Youssef presents characters which at first seem to conform to stereotypes, only to strip them back and play with viewers’ own prejudices and preconceptions of what life as a first or second-generation immigrant really looks and feels like. Not only does he do that with sharpness and nuance, but Youssef also explores what it means to be an Egyptian Muslim living in the Western world – not an Arab, not someone from Middle East, but an Egyptian.

Credit: HULU

As a British-Egyptian female, born and bred in Manchester but with familial roots deep in Cairo, this is the show I wished existed during my most formative younger years. I am fiercely proud of my heritage, but that wasn’t always the case; growing up, I used to try and hide it. I would tell my school friends that I spent my summers in Spain, rather than Cairo, and that they could ‘just call me Amy’, even though my name is Malak. I cringed when people struggled to pronounce my ‘foreign’ name, and gradually came to accept the fact that people choose to avoid what they don’t understand. I combatted this by introducing myself as ‘Mal’, something more familiar and easier to assimilate.

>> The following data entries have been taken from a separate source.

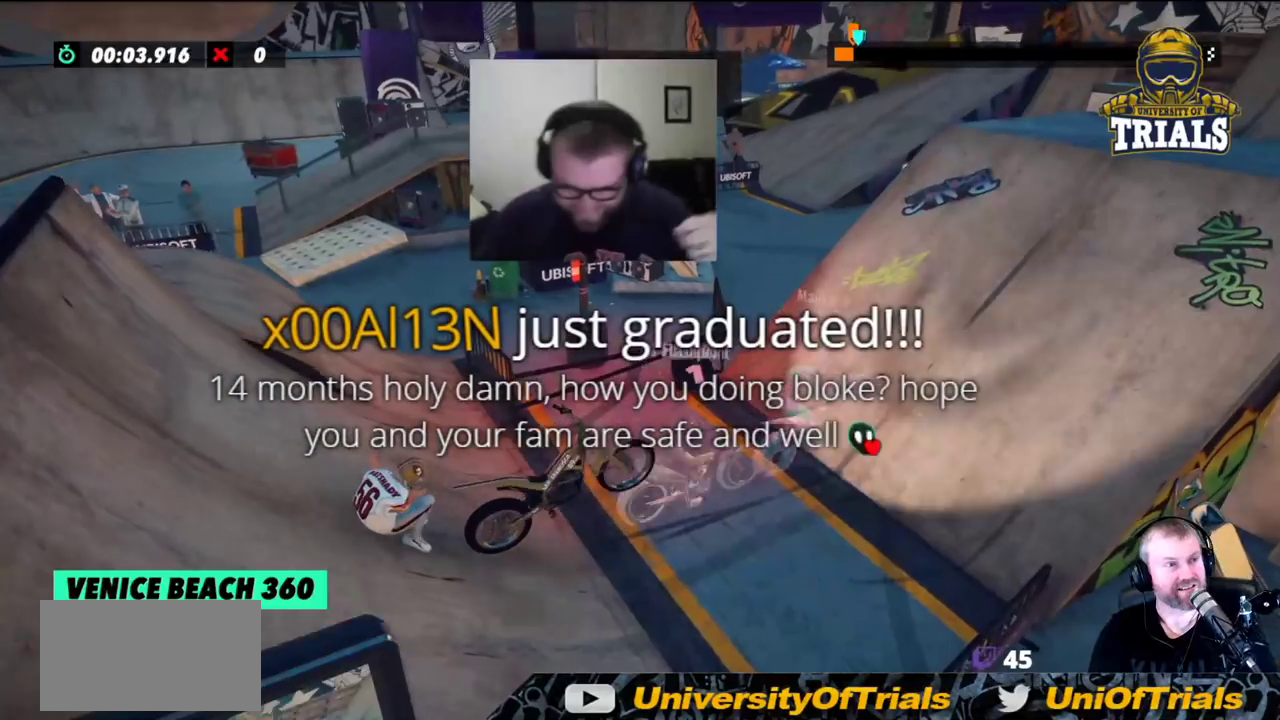
{"buttons": [], "left_stick": "right", "events": [[483, "left_stick", "right"]]}
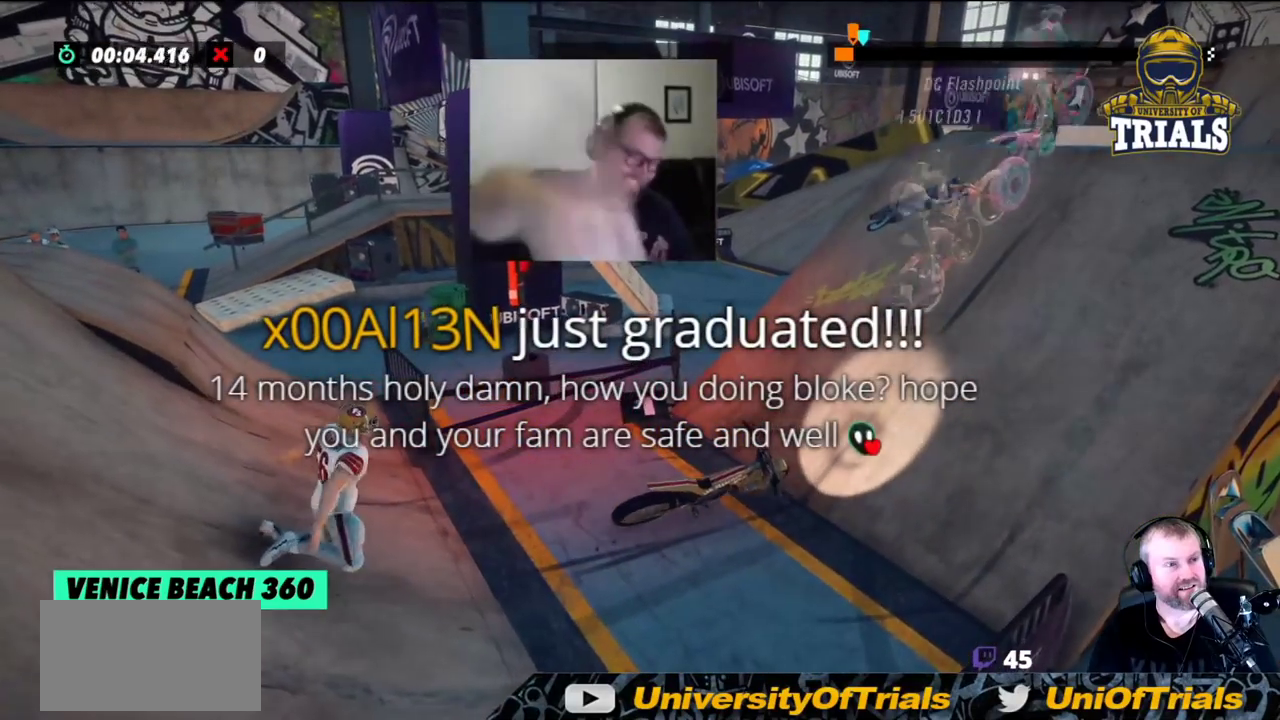
{"buttons": [], "left_stick": "center", "events": [[83, "left_stick", "center"]]}
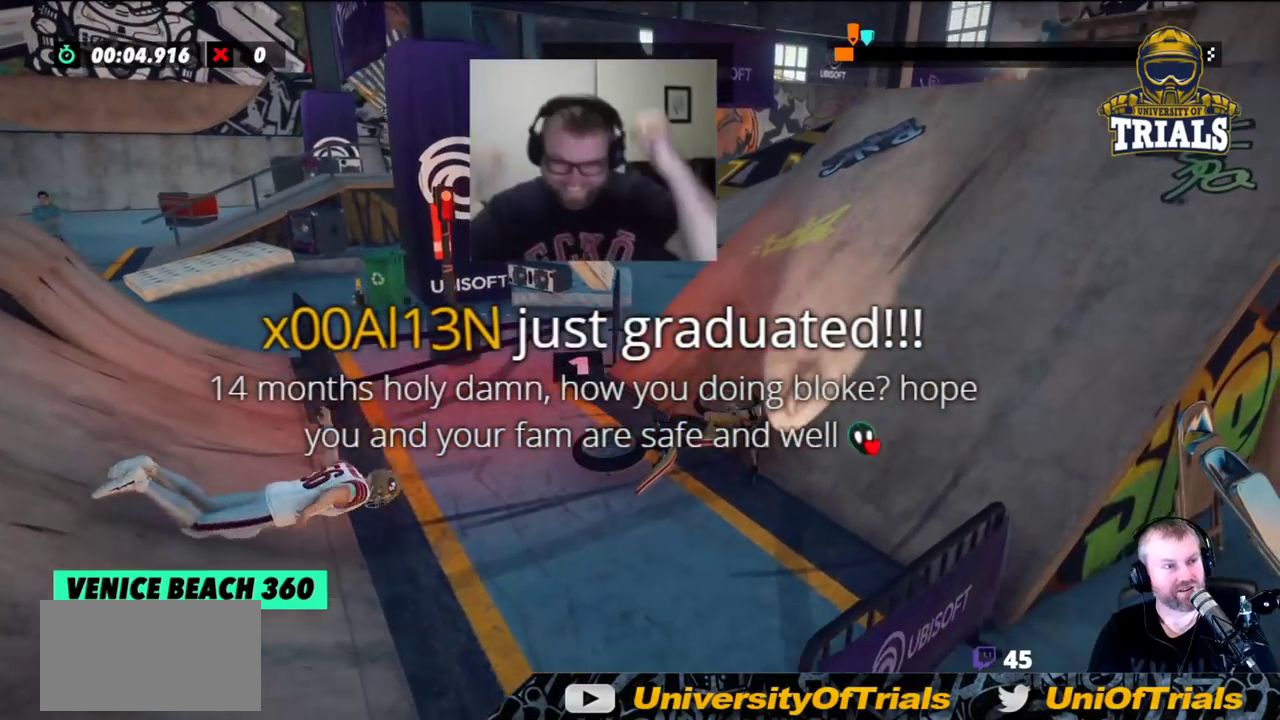
{"buttons": [], "left_stick": "center", "events": []}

At 26, this is the first time I have truly seen myself reflected on screen. Me, with my Egyptian family but my Western upbringing, torn between two cultures, both equally a part of who I am. In ‘Ramy’, I finally see my Egyptian heritage with all its nuances given the non-stereotypical treatment it deserves. Ramy’s family eat koshari and watch Egyptian mosalsalat (dramas) during Ramadan. Some days they go to Mosque, some days they don’t. One of Ramy’s friends drinks alcohol at a party, whilst the other escapes to a room to pray. All of these behaviours ring true to my own experiences, but none conform to societal paradigms of racial and religious archetypes. Because life, true life, rarely does.

‘Ramy’ has been pegged as a ‘Muslim sitcom’, but it’s so much more than that. It offers a sharp perspective on the human condition and the universal struggle to be your ‘best self’, with all the messiness and uncertainty that brings. I am still struggling to find my version of what that means for me, but I am getting there. I, like Ramy, am a work-in-progress.

‘Ramy’ is currently streaming on All 4 in the UK and STARZPLAY.